Content starts

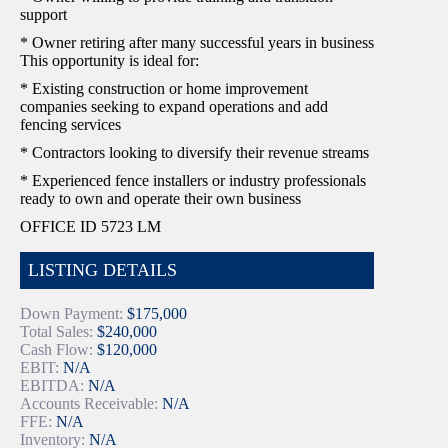
support
* Owner retiring after many successful years in business
This opportunity is ideal for:
* Existing construction or home improvement
companies seeking to expand operations and add
fencing services
* Contractors looking to diversify their revenue streams
* Experienced fence installers or industry professionals
ready to own and operate their own business
OFFICE ID 5723 LM
LISTING DETAILS
Down Payment:
$175,000
Total Sales:
$240,000
Cash Flow:
$120,000
EBIT:
N/A
EBITDA:
N/A
Accounts Receivable:
N/A
FFE:
N/A
Inventory:
N/A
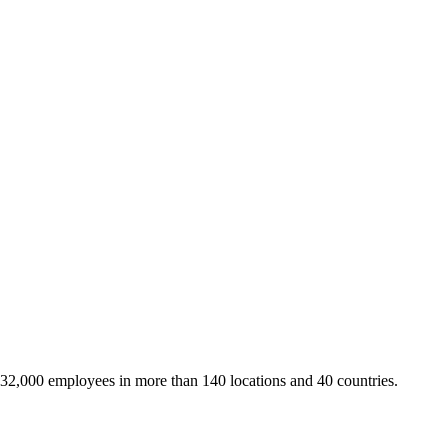
 32,000 employees in more than 140 locations and 40 countries.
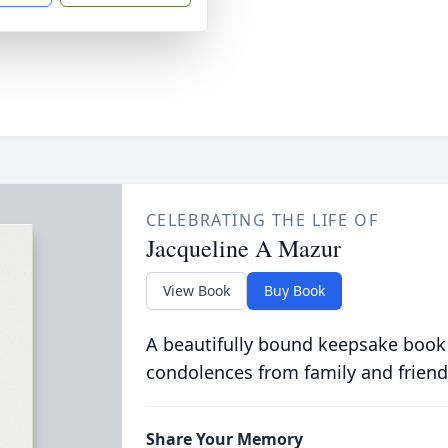
CELEBRATING THE LIFE OF
Jacqueline A Mazur
View Book
Buy Book
A beautifully bound keepsake book
condolences from family and friend
Share Your Memory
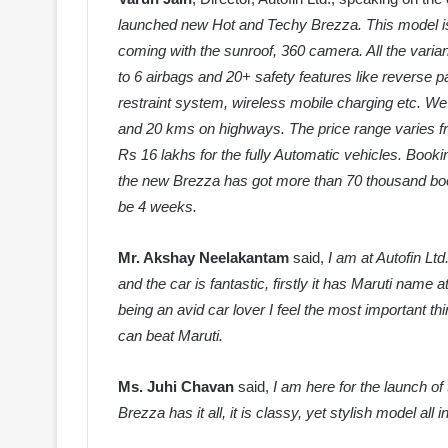
launched new Hot and Techy Brezza. This model is 
coming with the sunroof, 360 camera. All the varian
to
6 airbags and 20+ safety features like reverse 
restraint system, wireless mobile charging etc. We 
and 20 kms on highways. The price range varies fr
Rs 16 lakhs for the fully Automatic vehicles. Book
the new Brezza has got more than 70 thousand booking
be 4 weeks.
Mr. Akshay Neelakantam
said,
I am at Autofin Ltd
and the car is fantastic, firstly it has Maruti name a
being an avid car lover I feel the most important th
can beat Maruti.
Ms. Juhi Chavan
said,
I am here for the launch 
Brezza has it all, it is classy, yet stylish model all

Content ends

▶ **PROBLEM REQUIREMENTS**:
The listing is to be reproduced in full and exactly, except that its pictures are to be dropped.

▶ **RESULT FOR THIS EXERCISE**:
support
* Owner retiring after many successful years in business
This opportunity is ideal for:
* Existing construction or home improvement
companies seeking to expand operations and add
fencing services
* Contractors looking to diversify their revenue streams
* Experienced fence installers or industry professionals
ready to own and operate their own business
OFFICE ID 5723 LM
LISTING DETAILS
Down Payment:
$175,000
Total Sales:
$240,000
Cash Flow:
$120,000
EBIT:
N/A
EBITDA:
N/A
Accounts Receivable:
N/A
FFE:
N/A
Inventory:
N/A
 32,000 employees in more than 140 locations and 40 countries.
CELEBRATING THE LIFE OF
Jacqueline A Mazur
View Book
Buy Book
A beautifully bound keepsake book
condolences from family and friend
Share Your Memory
launched new Hot and Techy Brezza. This model is 
coming with the sunroof, 360 camera. All the varian
to
6 airbags and 20+ safety features like reverse 
restraint system, wireless mobile charging etc. We 
and 20 kms on highways. The price range varies fr
Rs 16 lakhs for the fully Automatic vehicles. Book
the new Brezza has got more than 70 thousand booking
be 4 weeks.
Mr. Akshay Neelakantam
said,
I am at Autofin Ltd
and the car is fantastic, firstly it has Maruti name a
being an avid car lover I feel the most important th
can beat Maruti.
Ms. Juhi Chavan
said,
I am here for the launch 
Brezza has it all, it is classy, yet stylish model all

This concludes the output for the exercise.